Einfache Lösungen werden dort nicht geboten. Auch Verbote bringen nichts, erklärt Chefarzt Bilke: "Ich würde den Eltern nie raten, den Stecker zu ziehen. Wichtig ist es, nach dem Kernproblem zu fragen." Wlachojiannis sieht das ähnlich: "Über Verbote setzen sich die Betroffenen sowieso hinweg. Die Eltern müssen sich mit den Ursachen auseinandersetzen."

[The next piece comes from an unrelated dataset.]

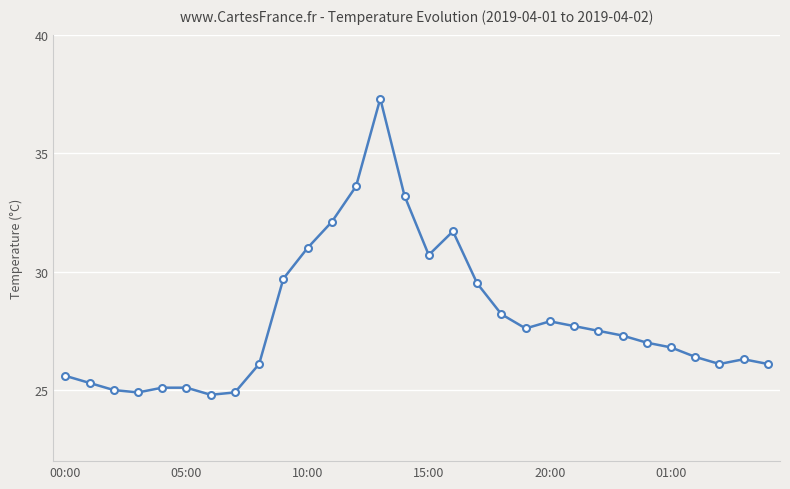

What is the maximum value shown in the chart?

37.3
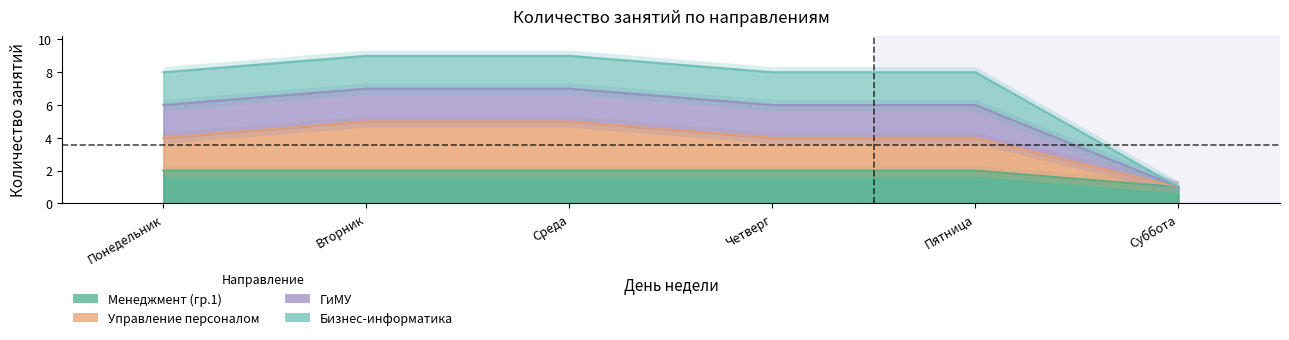

What is the greatest value displayed?

9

Eine Beratung oder Therapie kann unterschiedlich aussehen. Lost in Space bietet Einzelgespräche wie offene Gruppensitzungen an. Etwa 15 Betroffene treffen sich wöchentlich, die Einzelnen sprechen der Reihe nach über ihre Probleme, danach wird in der Gruppe darüber geredet.

In der Medienambulanz stimmen Bilke und sein Team das Therapieprogramm individuell ab. Grundsätzlich umfasst es vier Phasen, der Aufwand soll so minimal wie möglich sein. Gespräche bilden die Grundlage, aber auch Leistungs- und Intelligenztests werden durchgeführt. Geht die Behandlung nach drei bis vier Monaten nicht voran, muss über eine teilstationäre Behandlung nachgedacht werden.